The Bankruptcy Appeal
The Court of Appeal found that merely being a bankrupt or former bankrupt (and, therefore, being included in the wording of s303(1)) was not enough on its own to give standing to apply. The bankrupt, having been relieved of their debts, does not have standing merely to meddle with the administration of the bankruptcy estate. The Court of Appeal set out a two-part test for standing which is worth quoting:
“…the [bankrupt] must be able to show that he has a substantial interest which has been affected by the conduct complained of and a direct interest in the relief sought (emphasis added).”
The Court of Appeal went on to qualify the above statement by saying that the existence of a surplus, namely money left over after payment of all bankruptcy debts and expenses to which the bankrupt was entitled, was one way of establishing that the bankrupt had a substantial interest, but not the only one.
As to the second limb of the test, namely “a direct interest in the relief sought”, the Court of Appeal found that this does not need to be a financial interest.
The Court of Appeal allowed the Bankruptcy Appeal insofar as it concerned the Brakes in their capacity as former bankrupts.
The Liquidation Appeal
Applying the same principles, the Court of Appeal found that the Brakes in their capacity as trustees of a family settlement did not have standing to make an application to challenge the joint liquidators. They were neither contributories nor creditors in the liquidation and did not otherwise have a substantial interest in the relief sought, such as to render them “aggrieved” for the purposes of s168(5). The fact that they were part of a bidding process for a partnership asset did not change that. “The court’s inherent power to supervise the conduct of its officers cannot assist mere bidders to establish standing,” said Lady Justice Asplin in her judgment.
Finally, the Court of Appeal considered the appeal in relation to two unsecured creditors who were being funded by the Brakes and were advancing the Brakes’ case on their (the Brakes’) behalf.
The Court of Appeal found that these creditors did not meet the requirement that an applicant must be “aggrieved”. Further, part of the relief sought was for the joint liquidators to be compelled to accept a lower figure for the Cottage (being the price of the original, unsuccessful bid).
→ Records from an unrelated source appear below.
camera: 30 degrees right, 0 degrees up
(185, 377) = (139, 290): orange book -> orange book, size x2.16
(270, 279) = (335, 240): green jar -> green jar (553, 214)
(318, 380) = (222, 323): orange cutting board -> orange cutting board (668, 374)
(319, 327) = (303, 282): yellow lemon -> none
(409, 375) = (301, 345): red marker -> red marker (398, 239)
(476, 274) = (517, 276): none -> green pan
The Court of Appeal said this would plainly be adverse to the estate, and even a proposed bid that was higher would be neutral to it.
This case is a useful reminder of the rigour and gravity with which the court will consider any challenge to the conduct of a statutory insolvency office-holder.
The overarching message in this and the earlier leading cases on this topic is that the court will not allow challenges to the acts or omission of insolvency office-holders just because those parties appear to have standing according to the wording of the Insolvency Act provisions.
Unless the challenger can demonstrate a substantial, legitimate and justifiable interest in making the complaint and its resolution, they will not succeed. Unfortunately, however, the Court of Appeal’s decision does not provide a clear test to enable office-holders to determine whether or not a bankrupt has standing. This is, perhaps, a missed opportunity to provide a clearer statement of principle to guide office-holders in the more difficult cases rather than allowing the test to develop on an incremental basis.